__The problem__: Transcribe each of the following entries line by line, preserving every word, number, and punctuation mark without alteration.

Records for processing Start Marker

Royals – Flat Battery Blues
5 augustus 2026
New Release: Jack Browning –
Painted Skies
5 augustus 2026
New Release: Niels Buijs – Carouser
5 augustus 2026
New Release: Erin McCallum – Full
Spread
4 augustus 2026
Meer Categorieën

Records for processing End Marker

__Solution to this exercise__:
Royals – Flat Battery Blues
5 augustus 2026
New Release: Jack Browning –
Painted Skies
5 augustus 2026
New Release: Niels Buijs – Carouser
5 augustus 2026
New Release: Erin McCallum – Full
Spread
4 augustus 2026
Meer Categorieën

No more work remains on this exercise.